> [Vorliegender Text]
· · · ·

Saubere Zimmer, aber kein „sauberer“ Umgang mit dem Team? Wie sich Qualität und faire Arbeitsbedingungen „ins Reine bringen“ und gute Lösungen sowohl für Gäste als auch Mitarbeitende finden lassen.
"Schmutz und Gier – Undercover in der Reinigungsbranche“: So lautete der Titel einer „Team-Wallraff“-Reportage, die im April im Fernsehen ausgestrahlt wurde. Reporterin Jana hatte bei der Hamburger Reinigungsfirma Astrein Excellent angeheuert und wurde im Jufa Hotel Hamburg Hafencity eingesetzt, einem Viersternehaus. Ihre Entdeckung: Lohnverstöße und Kollektivstrafen. Die vereinbarten 13 Euro Stundenlohn waren offenbar an die Bedingung gekoppelt, dreieinhalb Zimmer pro Stunde zu schaffen. Astrein Exzellent hat diesbezüglich per anwaltlicher Stellungnahme gegenüber dem Sender RTL widersprochen.

· · · ·

> [Rohdaten]
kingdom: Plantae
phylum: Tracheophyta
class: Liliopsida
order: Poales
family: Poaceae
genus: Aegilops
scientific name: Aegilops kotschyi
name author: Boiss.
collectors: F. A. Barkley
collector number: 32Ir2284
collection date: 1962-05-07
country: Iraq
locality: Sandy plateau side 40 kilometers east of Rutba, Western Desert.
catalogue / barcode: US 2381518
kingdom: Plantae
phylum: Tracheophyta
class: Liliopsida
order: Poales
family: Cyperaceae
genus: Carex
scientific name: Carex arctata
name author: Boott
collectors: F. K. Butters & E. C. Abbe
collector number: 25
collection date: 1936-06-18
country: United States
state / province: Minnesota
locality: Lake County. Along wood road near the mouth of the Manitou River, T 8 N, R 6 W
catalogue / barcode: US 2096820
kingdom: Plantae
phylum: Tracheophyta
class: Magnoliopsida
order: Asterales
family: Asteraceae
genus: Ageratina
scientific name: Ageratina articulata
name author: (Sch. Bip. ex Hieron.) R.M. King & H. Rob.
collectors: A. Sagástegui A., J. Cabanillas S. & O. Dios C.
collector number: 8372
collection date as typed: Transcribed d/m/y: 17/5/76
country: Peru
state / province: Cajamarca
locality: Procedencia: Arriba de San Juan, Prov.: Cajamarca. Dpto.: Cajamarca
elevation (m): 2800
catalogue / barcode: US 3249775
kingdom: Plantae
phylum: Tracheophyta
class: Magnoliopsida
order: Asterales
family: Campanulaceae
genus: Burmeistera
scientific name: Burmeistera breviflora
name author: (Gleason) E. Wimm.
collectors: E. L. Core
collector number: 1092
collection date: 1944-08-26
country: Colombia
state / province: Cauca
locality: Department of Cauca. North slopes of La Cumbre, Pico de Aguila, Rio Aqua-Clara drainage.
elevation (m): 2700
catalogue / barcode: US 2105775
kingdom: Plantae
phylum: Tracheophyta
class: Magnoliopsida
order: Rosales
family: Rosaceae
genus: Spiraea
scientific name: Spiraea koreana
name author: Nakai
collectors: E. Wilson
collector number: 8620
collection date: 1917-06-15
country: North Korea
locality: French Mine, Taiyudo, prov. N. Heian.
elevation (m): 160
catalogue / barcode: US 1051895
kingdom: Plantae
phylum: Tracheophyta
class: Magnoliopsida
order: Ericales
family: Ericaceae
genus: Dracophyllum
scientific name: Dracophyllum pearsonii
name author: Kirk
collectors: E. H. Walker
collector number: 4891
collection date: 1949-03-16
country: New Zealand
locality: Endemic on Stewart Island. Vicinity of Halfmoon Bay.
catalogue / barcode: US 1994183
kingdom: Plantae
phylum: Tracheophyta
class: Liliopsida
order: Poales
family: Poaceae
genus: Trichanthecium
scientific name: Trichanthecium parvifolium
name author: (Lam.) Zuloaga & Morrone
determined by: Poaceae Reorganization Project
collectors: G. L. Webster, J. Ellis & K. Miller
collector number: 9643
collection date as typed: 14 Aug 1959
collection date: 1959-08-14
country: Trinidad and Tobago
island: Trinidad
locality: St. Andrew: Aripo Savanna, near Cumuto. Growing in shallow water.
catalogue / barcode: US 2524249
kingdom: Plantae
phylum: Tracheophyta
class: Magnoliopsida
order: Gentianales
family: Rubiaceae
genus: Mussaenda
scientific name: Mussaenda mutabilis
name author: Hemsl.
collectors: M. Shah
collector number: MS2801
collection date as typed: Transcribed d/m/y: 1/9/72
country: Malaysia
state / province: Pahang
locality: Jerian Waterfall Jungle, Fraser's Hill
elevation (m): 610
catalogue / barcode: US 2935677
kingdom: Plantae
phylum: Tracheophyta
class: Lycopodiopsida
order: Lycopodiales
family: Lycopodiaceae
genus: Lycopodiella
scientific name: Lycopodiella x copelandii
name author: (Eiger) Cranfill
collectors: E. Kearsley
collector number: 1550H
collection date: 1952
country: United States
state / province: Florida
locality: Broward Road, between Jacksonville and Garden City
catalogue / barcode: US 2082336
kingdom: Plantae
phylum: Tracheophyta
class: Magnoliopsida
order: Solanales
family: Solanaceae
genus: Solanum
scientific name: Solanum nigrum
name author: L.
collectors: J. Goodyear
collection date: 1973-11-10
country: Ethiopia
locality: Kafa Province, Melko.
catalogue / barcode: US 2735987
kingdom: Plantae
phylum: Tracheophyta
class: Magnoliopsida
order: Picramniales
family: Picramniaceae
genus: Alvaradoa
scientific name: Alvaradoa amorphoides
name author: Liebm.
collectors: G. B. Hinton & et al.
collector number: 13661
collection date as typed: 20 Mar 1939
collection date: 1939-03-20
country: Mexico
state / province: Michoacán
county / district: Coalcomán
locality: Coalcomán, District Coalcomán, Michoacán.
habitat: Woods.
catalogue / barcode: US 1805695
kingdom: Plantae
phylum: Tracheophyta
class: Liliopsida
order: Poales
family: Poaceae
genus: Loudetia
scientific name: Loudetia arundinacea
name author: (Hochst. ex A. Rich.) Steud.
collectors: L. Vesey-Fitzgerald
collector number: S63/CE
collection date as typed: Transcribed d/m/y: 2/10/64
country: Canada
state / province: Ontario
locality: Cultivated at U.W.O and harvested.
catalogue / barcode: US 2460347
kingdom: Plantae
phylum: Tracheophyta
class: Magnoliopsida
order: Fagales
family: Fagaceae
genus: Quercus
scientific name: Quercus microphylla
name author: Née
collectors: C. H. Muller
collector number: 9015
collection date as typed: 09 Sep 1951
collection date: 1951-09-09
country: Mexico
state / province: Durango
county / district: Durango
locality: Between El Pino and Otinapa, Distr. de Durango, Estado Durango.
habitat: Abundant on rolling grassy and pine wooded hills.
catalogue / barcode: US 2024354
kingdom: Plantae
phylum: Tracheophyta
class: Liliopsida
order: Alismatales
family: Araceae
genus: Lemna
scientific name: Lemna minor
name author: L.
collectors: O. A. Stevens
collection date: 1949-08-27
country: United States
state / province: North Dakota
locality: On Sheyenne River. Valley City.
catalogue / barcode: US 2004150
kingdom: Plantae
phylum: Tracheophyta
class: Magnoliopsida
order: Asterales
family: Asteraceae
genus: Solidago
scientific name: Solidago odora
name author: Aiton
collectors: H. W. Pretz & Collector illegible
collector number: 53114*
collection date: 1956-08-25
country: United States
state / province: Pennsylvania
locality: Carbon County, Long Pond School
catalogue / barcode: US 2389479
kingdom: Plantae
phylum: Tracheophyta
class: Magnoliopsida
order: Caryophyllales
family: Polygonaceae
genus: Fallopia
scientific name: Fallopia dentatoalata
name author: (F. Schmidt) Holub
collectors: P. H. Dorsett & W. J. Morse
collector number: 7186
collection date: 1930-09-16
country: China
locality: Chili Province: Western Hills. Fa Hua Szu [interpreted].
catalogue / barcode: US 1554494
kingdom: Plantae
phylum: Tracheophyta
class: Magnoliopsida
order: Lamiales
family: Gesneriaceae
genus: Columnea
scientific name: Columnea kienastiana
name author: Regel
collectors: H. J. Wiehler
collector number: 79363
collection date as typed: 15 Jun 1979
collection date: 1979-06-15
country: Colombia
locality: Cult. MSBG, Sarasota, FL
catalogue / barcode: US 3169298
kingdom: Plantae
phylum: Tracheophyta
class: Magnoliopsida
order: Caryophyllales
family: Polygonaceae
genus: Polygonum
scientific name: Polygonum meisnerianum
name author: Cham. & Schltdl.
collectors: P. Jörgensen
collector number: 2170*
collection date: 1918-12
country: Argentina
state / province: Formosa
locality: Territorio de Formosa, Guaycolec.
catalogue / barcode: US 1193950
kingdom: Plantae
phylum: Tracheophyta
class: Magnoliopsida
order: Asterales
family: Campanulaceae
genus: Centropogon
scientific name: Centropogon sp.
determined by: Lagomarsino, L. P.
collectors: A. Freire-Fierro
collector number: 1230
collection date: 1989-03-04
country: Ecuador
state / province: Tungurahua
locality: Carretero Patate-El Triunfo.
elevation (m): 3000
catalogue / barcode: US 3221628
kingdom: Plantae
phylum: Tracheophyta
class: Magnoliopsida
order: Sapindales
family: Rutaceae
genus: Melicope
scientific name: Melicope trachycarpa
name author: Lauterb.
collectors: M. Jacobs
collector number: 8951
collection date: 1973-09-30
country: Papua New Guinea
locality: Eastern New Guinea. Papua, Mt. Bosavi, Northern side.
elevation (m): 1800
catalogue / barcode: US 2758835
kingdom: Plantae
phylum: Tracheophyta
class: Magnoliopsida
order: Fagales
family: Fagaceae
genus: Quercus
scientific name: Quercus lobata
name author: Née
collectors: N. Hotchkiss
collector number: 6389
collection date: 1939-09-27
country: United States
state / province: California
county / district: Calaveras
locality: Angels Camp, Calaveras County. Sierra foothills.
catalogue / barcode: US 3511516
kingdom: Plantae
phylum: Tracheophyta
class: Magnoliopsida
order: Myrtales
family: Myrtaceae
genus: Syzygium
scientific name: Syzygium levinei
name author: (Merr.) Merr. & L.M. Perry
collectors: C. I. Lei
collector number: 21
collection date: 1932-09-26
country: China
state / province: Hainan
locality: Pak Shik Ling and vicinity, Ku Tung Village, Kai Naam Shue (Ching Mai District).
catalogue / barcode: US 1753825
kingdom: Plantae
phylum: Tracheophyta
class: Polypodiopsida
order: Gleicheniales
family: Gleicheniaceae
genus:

· · · ·

> [Ziel 1]
Welcher Stundenlohn war laut dem Text über die Reinigungsbranche vereinbart?
> [Ziel 2]
Setze den Text über die Undercover-Reportage zur Reinigungsbranche nach seinem letzten Satz fort.

> [Lösung 1]
13 Euro pro Stunde.

> [Lösung 2]
Mareike Reis, Gründerin und Geschäftsführerin von „Die Housekeeping Akademie“, verfügt als Frau vom Fach – sie ist staatlich geprüfte Hotelbetriebswirtin und Fachwirtin für Reinigungs- und Hygienemanagement – über viel Einblick in die Branche. Losgelöst vom zitierten Fall sagt die ehemalige Hausdame: „Drei bis vier Zimmer in einer Stunde sind nicht zu bewältigen. Housekeeping ist ein immens unterschätzter Bereich. Das Aufgabenpensum ist vielen Entscheidungsträgern nicht bewusst.“ Betten machen, Bad reinigen, Handtücher austauschen, Amenities nachfüllen, Boden wischen, Minibar bestücken – die Liste, in der die öffentlichen Bereiche noch nicht einmal erwähnt sind, ließe sich länger fortsetzen.
Housekeeping-Teams haben die zentral wichtige Aufgabe, für hygienische Sauberkeit zu sorgen und es den Gästen schön zu machen. Ihre Arbeit ist körperlich schwer und bei hohem Zeitdruck auch psychisch belastend. Der Zeitdruck wiederum hat verschiedene Gründe: Teils basiert er auf Personalknappheit, auf nicht vorhandenen Standards oder auch dem Servicegedanken, Gäste früh einchecken lassen zu wollen. Und nicht zuletzt sollen die Kosten im Griff bleiben. „Obwohl die Reinigungskräfte im Niedriglohnsektor angesiedelt sind, stellt der Bereich Housekeeping in Summe für Hotels einen enormen Kostenfaktor dar“, erläutert Mareike Reis, weshalb er professionell aufgestellt sein müsse, um wirtschaftlich zu sein.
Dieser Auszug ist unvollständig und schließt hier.